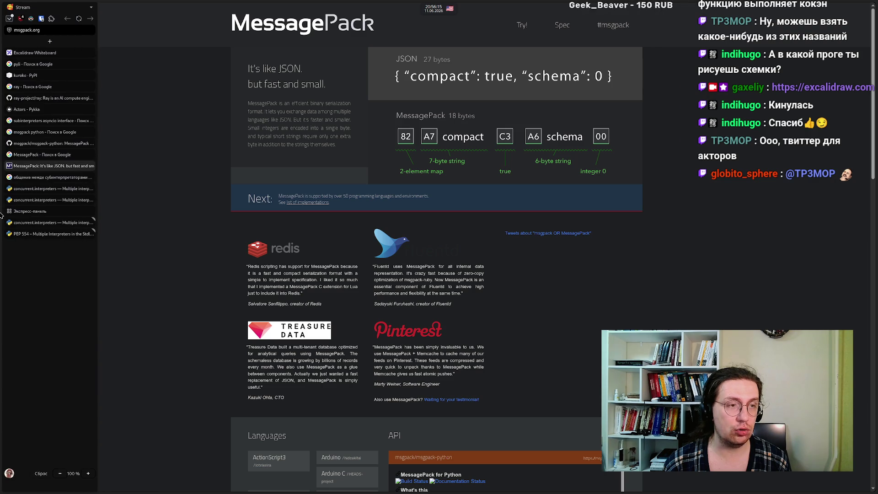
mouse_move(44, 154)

==

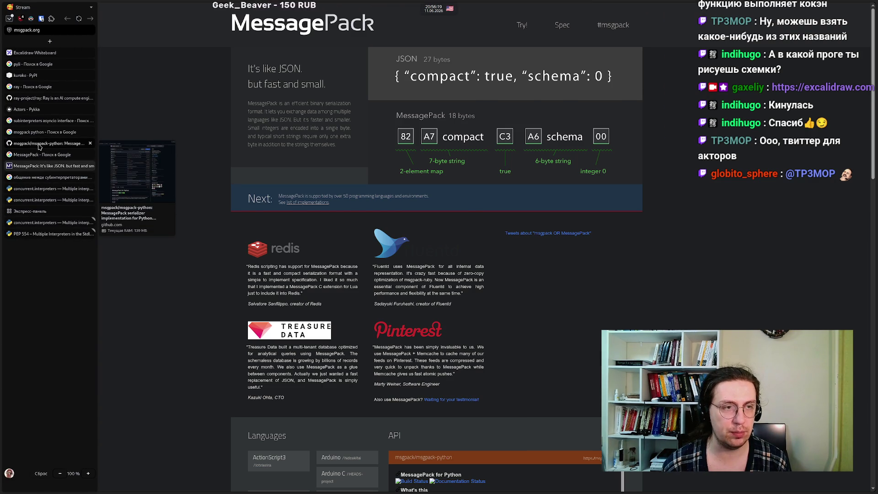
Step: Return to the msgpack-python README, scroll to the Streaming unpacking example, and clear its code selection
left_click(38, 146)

• **REQUIREMENT**
Working from the material above, retype exactly the lines from the one with "Step: Return to" through the one with "left_click(38, 146)", both included, and only those lines.

• **RESULT FOR THIS EXERCISE**
Step: Return to the msgpack-python README, scroll to the Streaming unpacking example, and clear its code selection
left_click(38, 146)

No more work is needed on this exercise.